───── Available data
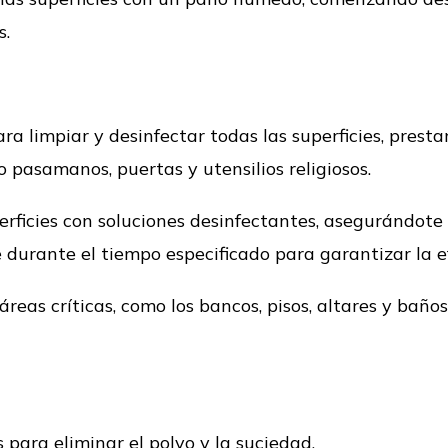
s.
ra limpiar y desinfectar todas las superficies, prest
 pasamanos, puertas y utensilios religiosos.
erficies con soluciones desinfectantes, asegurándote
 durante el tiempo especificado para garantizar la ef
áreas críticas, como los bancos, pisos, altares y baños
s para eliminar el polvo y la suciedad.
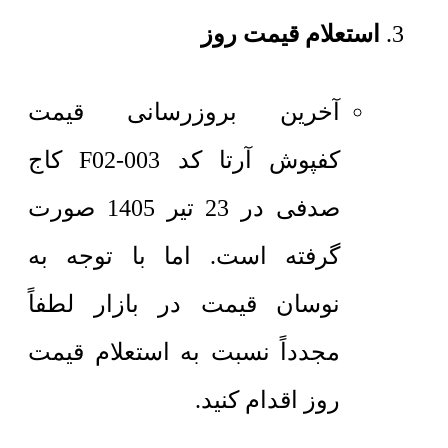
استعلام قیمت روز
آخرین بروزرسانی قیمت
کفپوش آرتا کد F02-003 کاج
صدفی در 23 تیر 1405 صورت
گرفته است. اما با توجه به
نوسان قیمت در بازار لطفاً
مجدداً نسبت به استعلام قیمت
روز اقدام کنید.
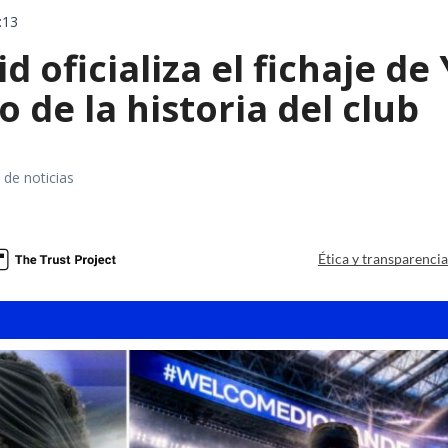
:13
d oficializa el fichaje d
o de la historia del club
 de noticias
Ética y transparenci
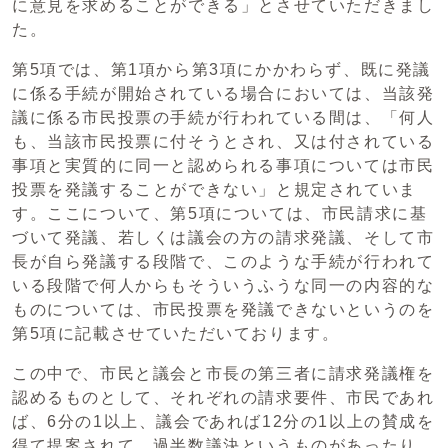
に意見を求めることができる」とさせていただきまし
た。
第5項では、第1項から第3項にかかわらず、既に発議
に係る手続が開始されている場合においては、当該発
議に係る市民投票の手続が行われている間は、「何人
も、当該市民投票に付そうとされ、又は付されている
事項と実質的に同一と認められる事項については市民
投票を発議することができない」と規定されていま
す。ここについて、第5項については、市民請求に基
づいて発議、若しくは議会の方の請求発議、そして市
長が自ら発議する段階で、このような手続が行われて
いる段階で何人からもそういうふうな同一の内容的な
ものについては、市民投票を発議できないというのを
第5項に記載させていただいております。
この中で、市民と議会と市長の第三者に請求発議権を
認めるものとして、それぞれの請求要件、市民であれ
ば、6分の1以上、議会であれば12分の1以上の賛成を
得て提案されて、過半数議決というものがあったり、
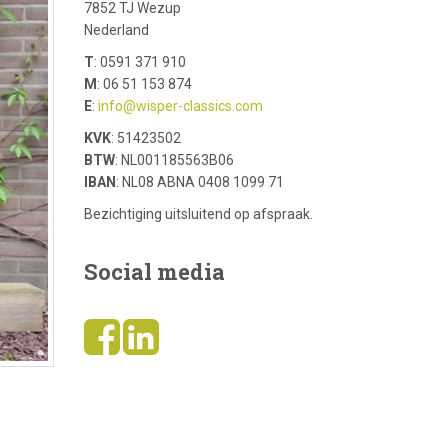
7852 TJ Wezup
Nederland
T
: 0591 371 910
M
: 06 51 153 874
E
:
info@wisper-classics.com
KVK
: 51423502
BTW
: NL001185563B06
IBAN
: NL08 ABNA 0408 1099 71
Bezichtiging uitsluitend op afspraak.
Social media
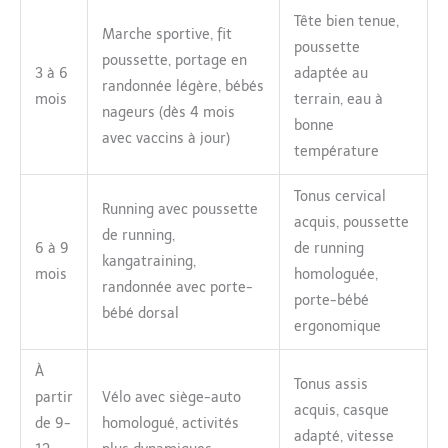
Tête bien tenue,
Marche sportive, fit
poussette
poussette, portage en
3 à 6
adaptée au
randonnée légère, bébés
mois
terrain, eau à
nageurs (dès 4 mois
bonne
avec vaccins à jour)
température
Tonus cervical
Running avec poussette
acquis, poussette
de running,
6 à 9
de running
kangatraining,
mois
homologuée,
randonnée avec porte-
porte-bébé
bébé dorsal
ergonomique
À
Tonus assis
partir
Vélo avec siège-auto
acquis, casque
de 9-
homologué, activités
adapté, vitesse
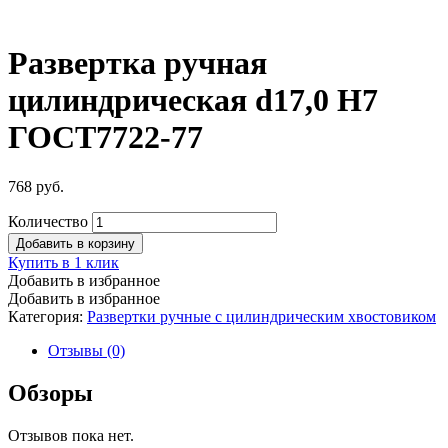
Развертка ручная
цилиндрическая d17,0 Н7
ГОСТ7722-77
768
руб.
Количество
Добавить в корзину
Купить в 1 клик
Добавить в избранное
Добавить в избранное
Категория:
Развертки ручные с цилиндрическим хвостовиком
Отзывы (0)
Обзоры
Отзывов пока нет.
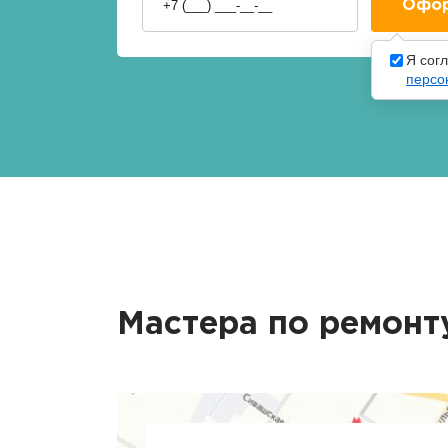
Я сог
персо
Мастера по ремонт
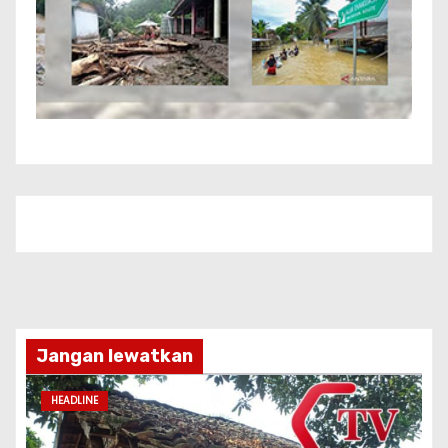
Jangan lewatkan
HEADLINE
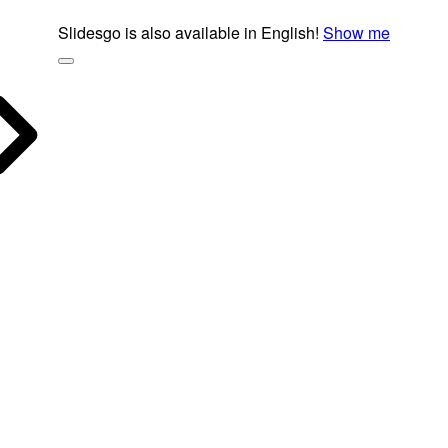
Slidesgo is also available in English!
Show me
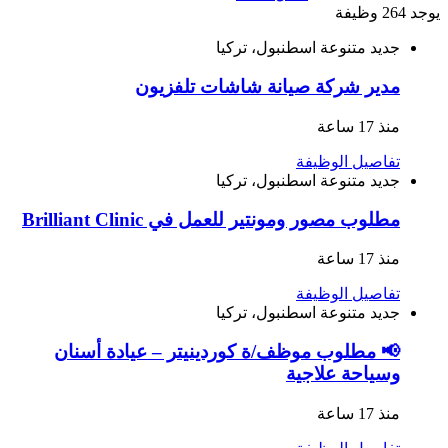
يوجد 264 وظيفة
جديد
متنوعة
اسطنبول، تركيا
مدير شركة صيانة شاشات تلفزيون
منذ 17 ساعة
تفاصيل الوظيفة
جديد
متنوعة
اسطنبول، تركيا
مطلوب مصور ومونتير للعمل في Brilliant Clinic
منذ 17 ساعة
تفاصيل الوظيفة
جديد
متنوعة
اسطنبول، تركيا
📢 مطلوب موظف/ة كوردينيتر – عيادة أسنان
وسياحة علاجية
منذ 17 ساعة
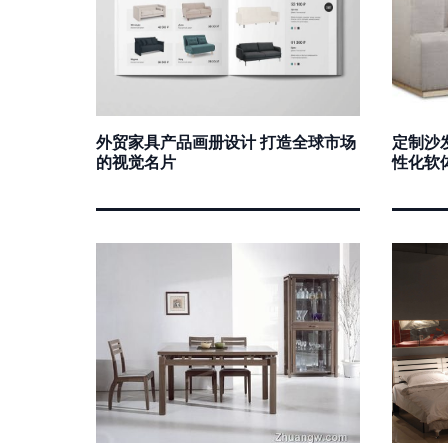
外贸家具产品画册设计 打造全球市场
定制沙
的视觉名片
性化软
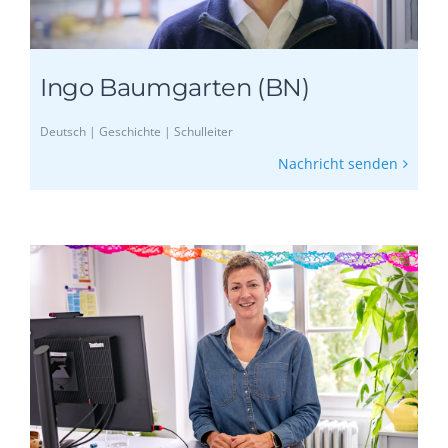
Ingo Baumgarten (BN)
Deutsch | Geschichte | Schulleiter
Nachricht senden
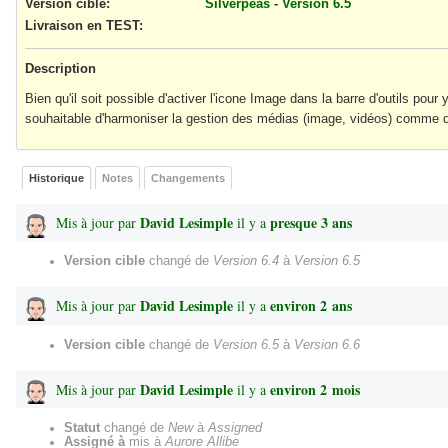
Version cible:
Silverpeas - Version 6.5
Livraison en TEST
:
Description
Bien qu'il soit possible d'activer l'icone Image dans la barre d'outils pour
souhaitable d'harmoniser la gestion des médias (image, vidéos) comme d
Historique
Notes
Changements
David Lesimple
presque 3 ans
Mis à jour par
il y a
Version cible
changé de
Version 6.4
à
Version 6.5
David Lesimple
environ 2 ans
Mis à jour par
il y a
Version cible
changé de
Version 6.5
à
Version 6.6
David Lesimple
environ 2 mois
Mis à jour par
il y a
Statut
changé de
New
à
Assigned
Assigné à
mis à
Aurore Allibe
──────────
■ **Task goal**:
Turn these lines into a numbered list, leaving out blank lines and the pictures.

■ **Task output**:
1. s.
2. ra limpiar y desinfectar todas las superficies, prest
3.  pasamanos, puertas y utensilios religiosos.
4. erficies con soluciones desinfectantes, asegurándote
5.  durante el tiempo especificado para garantizar la ef
6. áreas críticas, como los bancos, pisos, altares y baños
7. s para eliminar el polvo y la suciedad.
8. استعلام قیمت روز
9. آخرین بروزرسانی قیمت
10. کفپوش آرتا کد F02-003 کاج
11. صدفی در 23 تیر 1405 صورت
12. گرفته است. اما با توجه به
13. نوسان قیمت در بازار لطفاً
14. مجدداً نسبت به استعلام قیمت
15. روز اقدام کنید.
16. :13
17. d oficializa el fichaje d
18. o de la historia del club
19.  de noticias
20. Ética y transparenci
21. に意見を求めることができる」とさせていただきまし
22. た。
23. 第5項では、第1項から第3項にかかわらず、既に発議
24. に係る手続が開始されている場合においては、当該発
25. 議に係る市民投票の手続が行われている間は、「何人
26. も、当該市民投票に付そうとされ、又は付されている
27. 事項と実質的に同一と認められる事項については市民
28. 投票を発議することができない」と規定されていま
29. す。ここについて、第5項については、市民請求に基
30. づいて発議、若しくは議会の方の請求発議、そして市
31. 長が自ら発議する段階で、このような手続が行われて
32. いる段階で何人からもそういうふうな同一の内容的な
33. ものについては、市民投票を発議できないというのを
34. 第5項に記載させていただいております。
35. この中で、市民と議会と市長の第三者に請求発議権を
36. 認めるものとして、それぞれの請求要件、市民であれ
37. ば、6分の1以上、議会であれば12分の1以上の賛成を
38. 得て提案されて、過半数議決というものがあったり、
39. 7852 TJ Wezup
40. Nederland
41. T
42. : 0591 371 910
43. M
44. : 06 51 153 874
45. E
46. :
47. info@wisper-classics.com
48. KVK
49. : 51423502
50. BTW
51. : NL001185563B06
52. IBAN
53. : NL08 ABNA 0408 1099 71
54. Bezichtiging uitsluitend op afspraak.
55. Social media
56. Tête bien tenue,
57. Marche sportive, fit
58. poussette
59. poussette, portage en
60. 3 à 6
61. adaptée au
62. randonnée légère, bébés
63. mois
64. terrain, eau à
65. nageurs (dès 4 mois
66. bonne
67. avec vaccins à jour)
68. température
69. Tonus cervical
70. Running avec poussette
71. acquis, poussette
72. de running,
73. 6 à 9
74. de running
75. kangatraining,
76. mois
77. homologuée,
78. randonnée avec porte-
79. porte-bébé
80. bébé dorsal
81. ergonomique
82. À
83. Tonus assis
84. partir
85. Vélo avec siège-auto
86. acquis, casque
87. de 9-
88. homologué, activités
89. adapté, vitesse
90. Развертка ручная
91. цилиндрическая d17,0 Н7
92. ГОСТ7722-77
93. 768
94. руб.
95. Количество
96. Добавить в корзину
97. Купить в 1 клик
98. Добавить в избранное
99. Добавить в избранное
100. Категория:
101. Развертки ручные с цилиндрическим хвостовиком
102. Отзывы (0)
103. Обзоры
104. Отзывов пока нет.
105. Я сог
106. персо
107. Мастера по ремонт
108. Jangan lewatkan
109. HEADLINE
110. Slidesgo is also available in English!
111. Show me
112. يوجد 264 وظيفة
113. جديد
114. متنوعة
115. اسطنبول، تركيا
116. مدير شركة صيانة شاشات تلفزيون
117. منذ 17 ساعة
118. تفاصيل الوظيفة
119. جديد
120. متنوعة
121. اسطنبول، تركيا
122. مطلوب مصور ومونتير للعمل في Brilliant Clinic
123. منذ 17 ساعة
124. تفاصيل الوظيفة
125. جديد
126. متنوعة
127. اسطنبول، تركيا
128. 📢 مطلوب موظف/ة كوردينيتر – عيادة أسنان
129. وسياحة علاجية
130. منذ 17 ساعة
131. 外贸家具产品画册设计 打造全球市场
132. 定制沙
133. 的视觉名片
134. 性化软
135. Ingo Baumgarten (BN)
136. Deutsch | Geschichte | Schulleiter
137. Nachricht senden
138. Version cible:
139. Silverpeas - Version 6.5
140. Livraison en TEST
141. :
142. Description
143. Bien qu'il soit possible d'activer l'icone Image dans la barre d'outils pour
144. souhaitable d'harmoniser la gestion des médias (image, vidéos) comme d
145. Historique
146. Notes
147. Changements
148. David Lesimple
149. presque 3 ans
150. Mis à jour par
151. il y a
152. Version cible
153. changé de
154. Version 6.4
155. à
156. Version 6.5
157. David Lesimple
158. environ 2 ans
159. Mis à jour par
160. il y a
161. Version cible
162. changé de
163. Version 6.5
164. à
165. Version 6.6
166. David Lesimple
167. environ 2 mois
168. Mis à jour par
169. il y a
170. Statut
171. changé de
172. New
173. à
174. Assigned
175. Assigné à
176. mis à
177. Aurore Allibe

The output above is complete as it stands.